***
— А на самом деле, глубоко внутри ты маленькая-маленькая девочка. — Рита заговорила своим самым беззвучным шёпотом со спящей. Прижалась лбом к макушке, заправила рыжую прядку ей за ухо — И в тебе живёт этот огонь, детский, наивный, болезненный. Вот здесь — приложила ладонь к солнечному сплетению — И просвечивает. Ярко-красным, — повздыхала — Мне так жаль тебя, Дина. У тебя всегда такие просящие глаза, несчастные. Я вижу, что они просят сострадания. Зелёные печальные глаза, которые всем верят. Так часто тебя обманывают, ранят.
Помолчала, сгребла Динино тощее тело в охапку и положила голову ей на плечо. Ещё тише.
— Бедная, бедная моя Диночка! Я бы так хотела дать тебе тепло! Все, что у меня есть в душе. И остаться совсем пустой, но помнить, что я все тебе подарила.
Она провела кончиком носа по теплой шее всё ещё неподвижной Дины. И только туда падал жёлтый свет уличного фонаря. Их тела, разбросанные по общей подушке волосы и вся комната тонули в темноте, сливались друг с другом, теряли контуры и превращались в цельное чёрное и тяжёлое пространство.
— Если бы мое тепло подходило! Если бы мое тепло подходило, я бы не раздумывая отдала!
Дина вдруг пошевелилась, перевернулась на другой бок, оказавшись лицом к лицу с гостьей. Не открывая глаз, прижалась теснее, наклонила голову и коснулась губами Ритиного носа. И в круге тусклого света теперь были краешки двух лиц.
Дина шумно выдохнула, так же шумно и резко вдохнула и прошептала, сминая буквы: «Поцелуй меня».
Ещё один шумный выдох синхронно. Рита прикрыла глаза, медленно и несмело дотронулась иссушенными губами до Дининых.
Дина прильнула всем телом. Наивно-слепая попытка раствориться и утечь новой кровью в стучащее ей в ключицы сердце.
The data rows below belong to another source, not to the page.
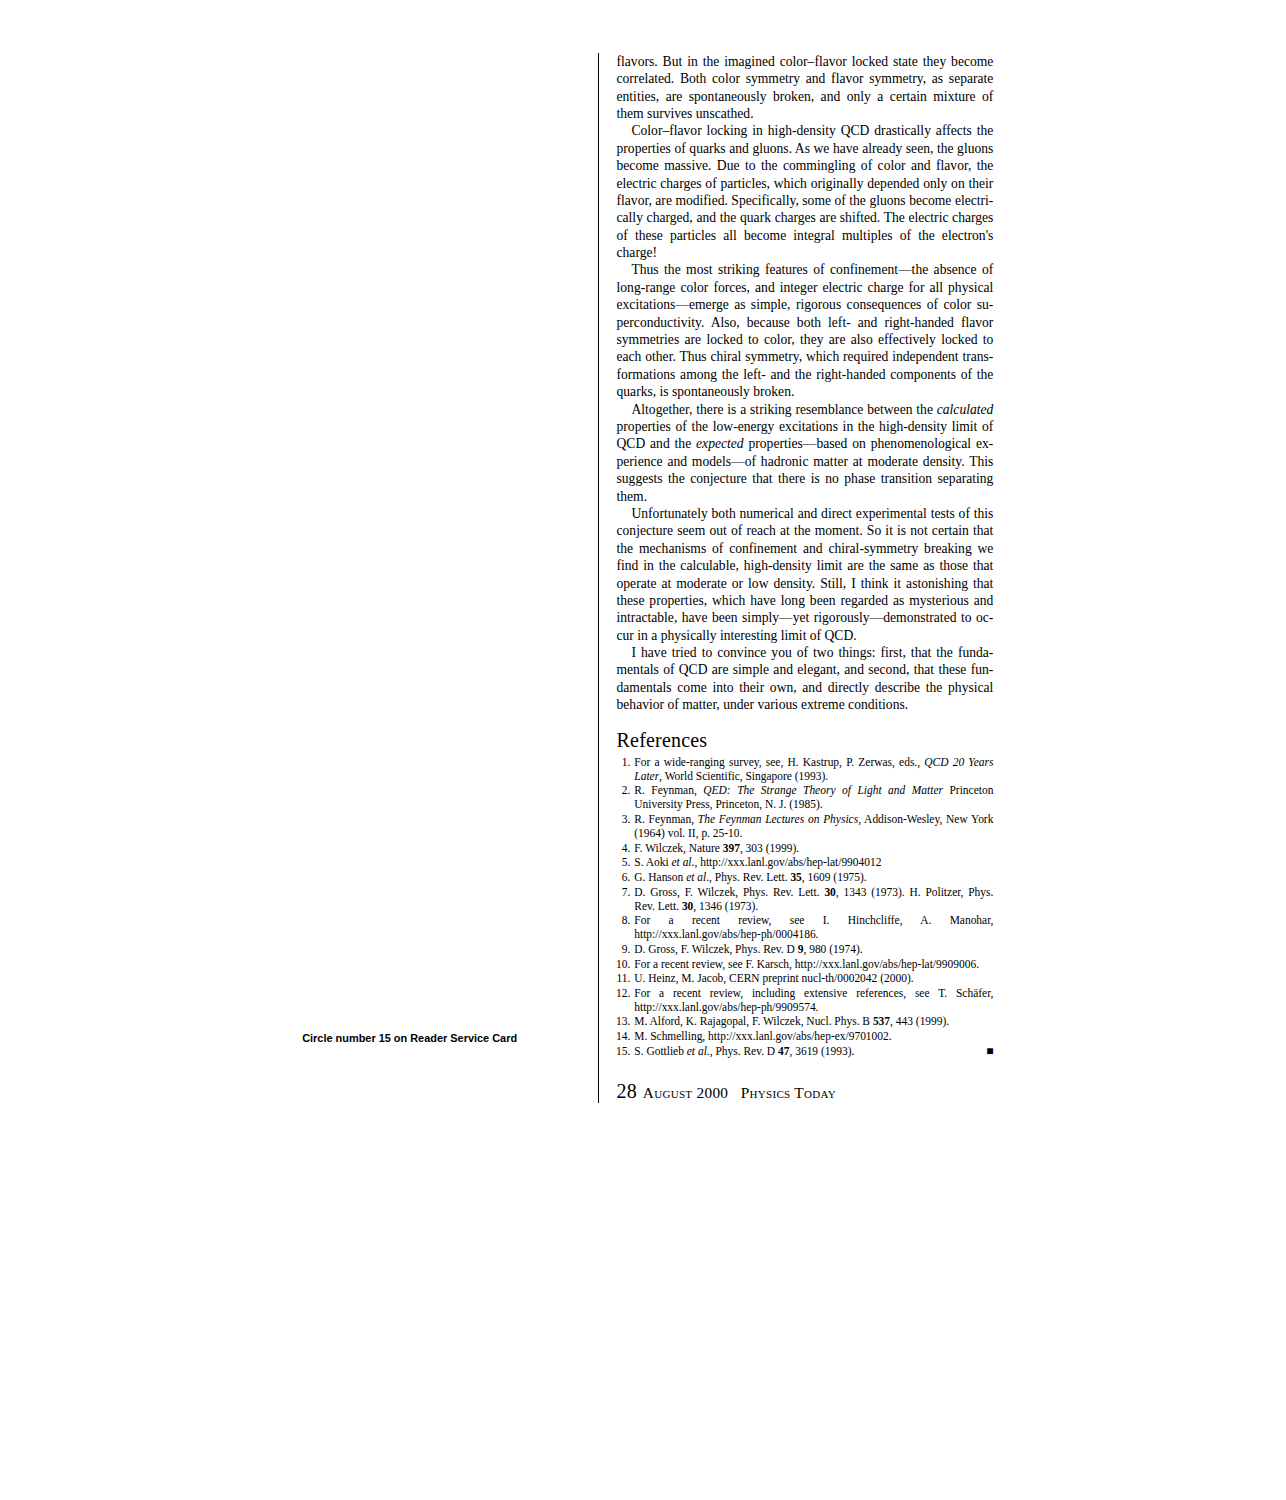Circle number 15 on Reader Service Card
flavors. But in the imagined color–flavor locked state they become correlated. Both color symmetry and flavor symmetry, as separate entities, are spontaneously broken, and only a certain mixture of them survives unscathed.
Color–flavor locking in high-density QCD drastically affects the properties of quarks and gluons. As we have already seen, the gluons become massive. Due to the commingling of color and flavor, the electric charges of particles, which originally depended only on their flavor, are modified. Specifically, some of the gluons become electrically charged, and the quark charges are shifted. The electric charges of these particles all become integral multiples of the electron's charge!
Thus the most striking features of confinement—the absence of long-range color forces, and integer electric charge for all physical excitations—emerge as simple, rigorous consequences of color superconductivity. Also, because both left- and right-handed flavor symmetries are locked to color, they are also effectively locked to each other. Thus chiral symmetry, which required independent transformations among the left- and the right-handed components of the quarks, is spontaneously broken.
Altogether, there is a striking resemblance between the calculated properties of the low-energy excitations in the high-density limit of QCD and the expected properties—based on phenomenological experience and models—of hadronic matter at moderate density. This suggests the conjecture that there is no phase transition separating them.
Unfortunately both numerical and direct experimental tests of this conjecture seem out of reach at the moment. So it is not certain that the mechanisms of confinement and chiral-symmetry breaking we find in the calculable, high-density limit are the same as those that operate at moderate or low density. Still, I think it astonishing that these properties, which have long been regarded as mysterious and intractable, have been simply—yet rigorously—demonstrated to occur in a physically interesting limit of QCD.
I have tried to convince you of two things: first, that the fundamentals of QCD are simple and elegant, and second, that these fundamentals come into their own, and directly describe the physical behavior of matter, under various extreme conditions.
References
For a wide-ranging survey, see, H. Kastrup, P. Zerwas, eds., QCD 20 Years Later, World Scientific, Singapore (1993).
R. Feynman, QED: The Strange Theory of Light and Matter Princeton University Press, Princeton, N. J. (1985).
R. Feynman, The Feynman Lectures on Physics, Addison-Wesley, New York (1964) vol. II, p. 25-10.
F. Wilczek, Nature 397, 303 (1999).
S. Aoki et al., http://xxx.lanl.gov/abs/hep-lat/9904012
G. Hanson et al., Phys. Rev. Lett. 35, 1609 (1975).
D. Gross, F. Wilczek, Phys. Rev. Lett. 30, 1343 (1973). H. Politzer, Phys. Rev. Lett. 30, 1346 (1973).
For a recent review, see I. Hinchcliffe, A. Manohar, http://xxx.lanl.gov/abs/hep-ph/0004186.
D. Gross, F. Wilczek, Phys. Rev. D 9, 980 (1974).
For a recent review, see F. Karsch, http://xxx.lanl.gov/abs/hep-lat/9909006.
U. Heinz, M. Jacob, CERN preprint nucl-th/0002042 (2000).
For a recent review, including extensive references, see T. Schäfer, http://xxx.lanl.gov/abs/hep-ph/9909574.
M. Alford, K. Rajagopal, F. Wilczek, Nucl. Phys. B 537, 443 (1999).
M. Schmelling, http://xxx.lanl.gov/abs/hep-ex/9701002.
S. Gottlieb et al., Phys. Rev. D 47, 3619 (1993). ■
28 August 2000 Physics Today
Уличный фонарь вдруг погас. Рассвет опаздывал.
Чей-то глухой стон слился со сгустившейся темнотой.
Запустила окольцованные пальцы в белые пряди. Воздуха не стало: слепота, глухота, немота.
Пролетело ещё сколько-то мгновений.
Белая полупрозрачная штора вдруг посветлела, впуская в комнату первые утренние лучи. Будто проснувшись, Рита оторвалась от поцелуя, отстранилась на пару сантиметров и секунд, чтобы только вдохнуть и взглянуть на преображённое негреющим солнцем лицо напротив. И сразу вернуться.
Наутро Рита стояла перед высоким зеркалом, что находилось прямо напротив кровати. Надевала Динину одежду: ее собственная бесповоротно запачкалась. Дина куталась в одеяло, сидела по-турецки, видела Риту одновременно и спереди, и сзади.
— Ты можешь от меня убежать, — начала Дина, — тебе хорошо. А я от меня убежать не могу.